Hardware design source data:
================

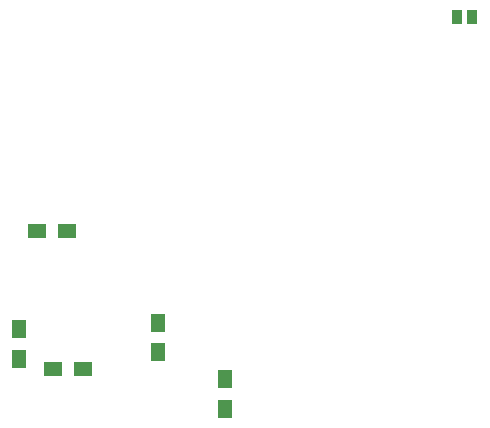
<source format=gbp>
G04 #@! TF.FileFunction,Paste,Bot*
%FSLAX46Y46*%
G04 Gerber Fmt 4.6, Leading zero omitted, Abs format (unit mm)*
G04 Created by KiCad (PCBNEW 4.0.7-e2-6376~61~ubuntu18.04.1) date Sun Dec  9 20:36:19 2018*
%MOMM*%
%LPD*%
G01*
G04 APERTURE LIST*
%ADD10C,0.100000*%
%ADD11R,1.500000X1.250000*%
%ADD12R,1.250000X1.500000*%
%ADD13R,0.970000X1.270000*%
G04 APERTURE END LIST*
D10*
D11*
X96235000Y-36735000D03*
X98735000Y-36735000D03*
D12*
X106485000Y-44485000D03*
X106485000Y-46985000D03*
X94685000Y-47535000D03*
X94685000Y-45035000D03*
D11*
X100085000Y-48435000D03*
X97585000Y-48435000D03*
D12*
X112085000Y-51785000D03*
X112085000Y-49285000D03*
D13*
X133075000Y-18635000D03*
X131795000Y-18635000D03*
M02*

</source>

================

● **What you are asked to do**:
All of the entries must be reproduced exactly, apart from the pictures, which are to be dropped.

● **Task solution**:
<source format=gbp>
G04 #@! TF.FileFunction,Paste,Bot*
%FSLAX46Y46*%
G04 Gerber Fmt 4.6, Leading zero omitted, Abs format (unit mm)*
G04 Created by KiCad (PCBNEW 4.0.7-e2-6376~61~ubuntu18.04.1) date Sun Dec  9 20:36:19 2018*
%MOMM*%
%LPD*%
G01*
G04 APERTURE LIST*
%ADD10C,0.100000*%
%ADD11R,1.500000X1.250000*%
%ADD12R,1.250000X1.500000*%
%ADD13R,0.970000X1.270000*%
G04 APERTURE END LIST*
D10*
D11*
X96235000Y-36735000D03*
X98735000Y-36735000D03*
D12*
X106485000Y-44485000D03*
X106485000Y-46985000D03*
X94685000Y-47535000D03*
X94685000Y-45035000D03*
D11*
X100085000Y-48435000D03*
X97585000Y-48435000D03*
D12*
X112085000Y-51785000D03*
X112085000Y-49285000D03*
D13*
X133075000Y-18635000D03*
X131795000Y-18635000D03*
M02*

</source>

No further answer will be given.